- _Problem requirements_
Copy every one of the lines below word for word, without changing anything.

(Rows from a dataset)
────────────────────

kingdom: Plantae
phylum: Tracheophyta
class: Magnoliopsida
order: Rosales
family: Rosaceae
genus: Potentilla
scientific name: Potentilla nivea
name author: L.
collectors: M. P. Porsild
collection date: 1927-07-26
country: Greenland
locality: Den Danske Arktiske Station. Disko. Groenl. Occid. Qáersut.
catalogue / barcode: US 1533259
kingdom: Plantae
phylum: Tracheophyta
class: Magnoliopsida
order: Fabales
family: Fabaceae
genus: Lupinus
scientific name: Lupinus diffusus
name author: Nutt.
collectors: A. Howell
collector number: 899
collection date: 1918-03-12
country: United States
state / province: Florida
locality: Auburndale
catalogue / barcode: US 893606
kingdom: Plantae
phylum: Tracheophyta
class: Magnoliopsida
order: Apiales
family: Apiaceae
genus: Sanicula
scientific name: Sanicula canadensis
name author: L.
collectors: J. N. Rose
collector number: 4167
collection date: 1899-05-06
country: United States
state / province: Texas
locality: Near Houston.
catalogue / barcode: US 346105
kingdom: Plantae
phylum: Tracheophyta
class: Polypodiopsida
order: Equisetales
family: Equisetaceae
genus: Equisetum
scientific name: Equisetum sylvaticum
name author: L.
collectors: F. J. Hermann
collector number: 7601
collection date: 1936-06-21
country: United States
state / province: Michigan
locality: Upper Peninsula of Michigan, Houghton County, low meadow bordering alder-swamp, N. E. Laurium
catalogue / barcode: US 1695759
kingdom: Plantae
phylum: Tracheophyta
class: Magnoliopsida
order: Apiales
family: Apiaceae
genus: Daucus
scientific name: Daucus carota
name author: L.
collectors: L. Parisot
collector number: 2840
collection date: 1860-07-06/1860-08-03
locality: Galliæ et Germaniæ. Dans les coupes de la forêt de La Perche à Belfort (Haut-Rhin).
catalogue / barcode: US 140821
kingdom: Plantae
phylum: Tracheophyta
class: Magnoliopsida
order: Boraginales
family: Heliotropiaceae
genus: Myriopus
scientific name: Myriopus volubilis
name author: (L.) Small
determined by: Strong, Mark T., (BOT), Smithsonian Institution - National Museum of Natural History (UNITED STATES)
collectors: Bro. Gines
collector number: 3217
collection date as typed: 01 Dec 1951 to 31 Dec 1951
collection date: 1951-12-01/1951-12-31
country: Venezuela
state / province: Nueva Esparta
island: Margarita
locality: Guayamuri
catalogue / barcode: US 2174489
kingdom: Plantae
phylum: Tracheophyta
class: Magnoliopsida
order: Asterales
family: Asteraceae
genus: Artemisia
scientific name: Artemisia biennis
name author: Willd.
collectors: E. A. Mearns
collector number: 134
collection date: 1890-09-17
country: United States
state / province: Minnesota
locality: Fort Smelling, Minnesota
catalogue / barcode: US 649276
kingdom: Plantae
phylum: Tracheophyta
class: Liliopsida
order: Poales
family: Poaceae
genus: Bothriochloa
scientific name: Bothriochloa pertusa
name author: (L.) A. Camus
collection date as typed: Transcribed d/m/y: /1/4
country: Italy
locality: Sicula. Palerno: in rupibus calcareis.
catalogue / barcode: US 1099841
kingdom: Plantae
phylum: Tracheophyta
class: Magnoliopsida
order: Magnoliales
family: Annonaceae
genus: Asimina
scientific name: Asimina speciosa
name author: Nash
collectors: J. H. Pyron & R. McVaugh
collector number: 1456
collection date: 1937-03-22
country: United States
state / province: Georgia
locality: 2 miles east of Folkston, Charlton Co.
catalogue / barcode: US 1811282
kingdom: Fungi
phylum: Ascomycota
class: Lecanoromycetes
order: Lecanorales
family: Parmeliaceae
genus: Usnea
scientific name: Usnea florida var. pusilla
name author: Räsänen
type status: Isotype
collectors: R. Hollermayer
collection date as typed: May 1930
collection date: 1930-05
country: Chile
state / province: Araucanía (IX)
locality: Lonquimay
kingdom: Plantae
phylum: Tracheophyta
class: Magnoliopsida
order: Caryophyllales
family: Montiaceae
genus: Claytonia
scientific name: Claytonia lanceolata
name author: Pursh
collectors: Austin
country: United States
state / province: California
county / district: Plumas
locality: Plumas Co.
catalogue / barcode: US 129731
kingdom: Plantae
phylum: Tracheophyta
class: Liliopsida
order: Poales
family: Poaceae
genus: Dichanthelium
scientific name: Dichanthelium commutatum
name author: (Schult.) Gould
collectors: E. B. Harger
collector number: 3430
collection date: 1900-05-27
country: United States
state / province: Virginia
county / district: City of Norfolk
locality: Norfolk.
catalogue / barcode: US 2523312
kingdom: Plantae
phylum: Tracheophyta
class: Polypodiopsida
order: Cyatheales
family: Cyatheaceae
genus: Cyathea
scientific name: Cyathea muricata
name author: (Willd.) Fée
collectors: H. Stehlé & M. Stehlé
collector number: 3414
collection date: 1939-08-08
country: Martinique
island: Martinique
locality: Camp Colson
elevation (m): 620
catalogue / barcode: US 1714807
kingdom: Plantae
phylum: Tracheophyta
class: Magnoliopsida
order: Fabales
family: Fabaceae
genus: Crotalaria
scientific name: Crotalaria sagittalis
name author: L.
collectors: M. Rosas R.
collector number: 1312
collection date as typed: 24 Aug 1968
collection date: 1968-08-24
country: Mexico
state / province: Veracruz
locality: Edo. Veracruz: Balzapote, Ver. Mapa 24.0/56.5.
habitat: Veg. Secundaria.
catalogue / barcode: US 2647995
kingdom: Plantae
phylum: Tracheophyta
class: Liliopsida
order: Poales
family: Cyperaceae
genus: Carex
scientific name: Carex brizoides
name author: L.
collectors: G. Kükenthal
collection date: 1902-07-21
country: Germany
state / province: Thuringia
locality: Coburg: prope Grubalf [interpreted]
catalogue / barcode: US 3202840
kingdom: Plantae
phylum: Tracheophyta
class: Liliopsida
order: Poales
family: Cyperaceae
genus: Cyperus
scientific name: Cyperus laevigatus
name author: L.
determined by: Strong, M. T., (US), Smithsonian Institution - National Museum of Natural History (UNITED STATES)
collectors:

────────────────────

- _The result_
kingdom: Plantae
phylum: Tracheophyta
class: Magnoliopsida
order: Rosales
family: Rosaceae
genus: Potentilla
scientific name: Potentilla nivea
name author: L.
collectors: M. P. Porsild
collection date: 1927-07-26
country: Greenland
locality: Den Danske Arktiske Station. Disko. Groenl. Occid. Qáersut.
catalogue / barcode: US 1533259
kingdom: Plantae
phylum: Tracheophyta
class: Magnoliopsida
order: Fabales
family: Fabaceae
genus: Lupinus
scientific name: Lupinus diffusus
name author: Nutt.
collectors: A. Howell
collector number: 899
collection date: 1918-03-12
country: United States
state / province: Florida
locality: Auburndale
catalogue / barcode: US 893606
kingdom: Plantae
phylum: Tracheophyta
class: Magnoliopsida
order: Apiales
family: Apiaceae
genus: Sanicula
scientific name: Sanicula canadensis
name author: L.
collectors: J. N. Rose
collector number: 4167
collection date: 1899-05-06
country: United States
state / province: Texas
locality: Near Houston.
catalogue / barcode: US 346105
kingdom: Plantae
phylum: Tracheophyta
class: Polypodiopsida
order: Equisetales
family: Equisetaceae
genus: Equisetum
scientific name: Equisetum sylvaticum
name author: L.
collectors: F. J. Hermann
collector number: 7601
collection date: 1936-06-21
country: United States
state / province: Michigan
locality: Upper Peninsula of Michigan, Houghton County, low meadow bordering alder-swamp, N. E. Laurium
catalogue / barcode: US 1695759
kingdom: Plantae
phylum: Tracheophyta
class: Magnoliopsida
order: Apiales
family: Apiaceae
genus: Daucus
scientific name: Daucus carota
name author: L.
collectors: L. Parisot
collector number: 2840
collection date: 1860-07-06/1860-08-03
locality: Galliæ et Germaniæ. Dans les coupes de la forêt de La Perche à Belfort (Haut-Rhin).
catalogue / barcode: US 140821
kingdom: Plantae
phylum: Tracheophyta
class: Magnoliopsida
order: Boraginales
family: Heliotropiaceae
genus: Myriopus
scientific name: Myriopus volubilis
name author: (L.) Small
determined by: Strong, Mark T., (BOT), Smithsonian Institution - National Museum of Natural History (UNITED STATES)
collectors: Bro. Gines
collector number: 3217
collection date as typed: 01 Dec 1951 to 31 Dec 1951
collection date: 1951-12-01/1951-12-31
country: Venezuela
state / province: Nueva Esparta
island: Margarita
locality: Guayamuri
catalogue / barcode: US 2174489
kingdom: Plantae
phylum: Tracheophyta
class: Magnoliopsida
order: Asterales
family: Asteraceae
genus: Artemisia
scientific name: Artemisia biennis
name author: Willd.
collectors: E. A. Mearns
collector number: 134
collection date: 1890-09-17
country: United States
state / province: Minnesota
locality: Fort Smelling, Minnesota
catalogue / barcode: US 649276
kingdom: Plantae
phylum: Tracheophyta
class: Liliopsida
order: Poales
family: Poaceae
genus: Bothriochloa
scientific name: Bothriochloa pertusa
name author: (L.) A. Camus
collection date as typed: Transcribed d/m/y: /1/4
country: Italy
locality: Sicula. Palerno: in rupibus calcareis.
catalogue / barcode: US 1099841
kingdom: Plantae
phylum: Tracheophyta
class: Magnoliopsida
order: Magnoliales
family: Annonaceae
genus: Asimina
scientific name: Asimina speciosa
name author: Nash
collectors: J. H. Pyron & R. McVaugh
collector number: 1456
collection date: 1937-03-22
country: United States
state / province: Georgia
locality: 2 miles east of Folkston, Charlton Co.
catalogue / barcode: US 1811282
kingdom: Fungi
phylum: Ascomycota
class: Lecanoromycetes
order: Lecanorales
family: Parmeliaceae
genus: Usnea
scientific name: Usnea florida var. pusilla
name author: Räsänen
type status: Isotype
collectors: R. Hollermayer
collection date as typed: May 1930
collection date: 1930-05
country: Chile
state / province: Araucanía (IX)
locality: Lonquimay
kingdom: Plantae
phylum: Tracheophyta
class: Magnoliopsida
order: Caryophyllales
family: Montiaceae
genus: Claytonia
scientific name: Claytonia lanceolata
name author: Pursh
collectors: Austin
country: United States
state / province: California
county / district: Plumas
locality: Plumas Co.
catalogue / barcode: US 129731
kingdom: Plantae
phylum: Tracheophyta
class: Liliopsida
order: Poales
family: Poaceae
genus: Dichanthelium
scientific name: Dichanthelium commutatum
name author: (Schult.) Gould
collectors: E. B. Harger
collector number: 3430
collection date: 1900-05-27
country: United States
state / province: Virginia
county / district: City of Norfolk
locality: Norfolk.
catalogue / barcode: US 2523312
kingdom: Plantae
phylum: Tracheophyta
class: Polypodiopsida
order: Cyatheales
family: Cyatheaceae
genus: Cyathea
scientific name: Cyathea muricata
name author: (Willd.) Fée
collectors: H. Stehlé & M. Stehlé
collector number: 3414
collection date: 1939-08-08
country: Martinique
island: Martinique
locality: Camp Colson
elevation (m): 620
catalogue / barcode: US 1714807
kingdom: Plantae
phylum: Tracheophyta
class: Magnoliopsida
order: Fabales
family: Fabaceae
genus: Crotalaria
scientific name: Crotalaria sagittalis
name author: L.
collectors: M. Rosas R.
collector number: 1312
collection date as typed: 24 Aug 1968
collection date: 1968-08-24
country: Mexico
state / province: Veracruz
locality: Edo. Veracruz: Balzapote, Ver. Mapa 24.0/56.5.
habitat: Veg. Secundaria.
catalogue / barcode: US 2647995
kingdom: Plantae
phylum: Tracheophyta
class: Liliopsida
order: Poales
family: Cyperaceae
genus: Carex
scientific name: Carex brizoides
name author: L.
collectors: G. Kükenthal
collection date: 1902-07-21
country: Germany
state / province: Thuringia
locality: Coburg: prope Grubalf [interpreted]
catalogue / barcode: US 3202840
kingdom: Plantae
phylum: Tracheophyta
class: Liliopsida
order: Poales
family: Cyperaceae
genus: Cyperus
scientific name: Cyperus laevigatus
name author: L.
determined by: Strong, M. T., (US), Smithsonian Institution - National Museum of Natural History (UNITED STATES)
collectors:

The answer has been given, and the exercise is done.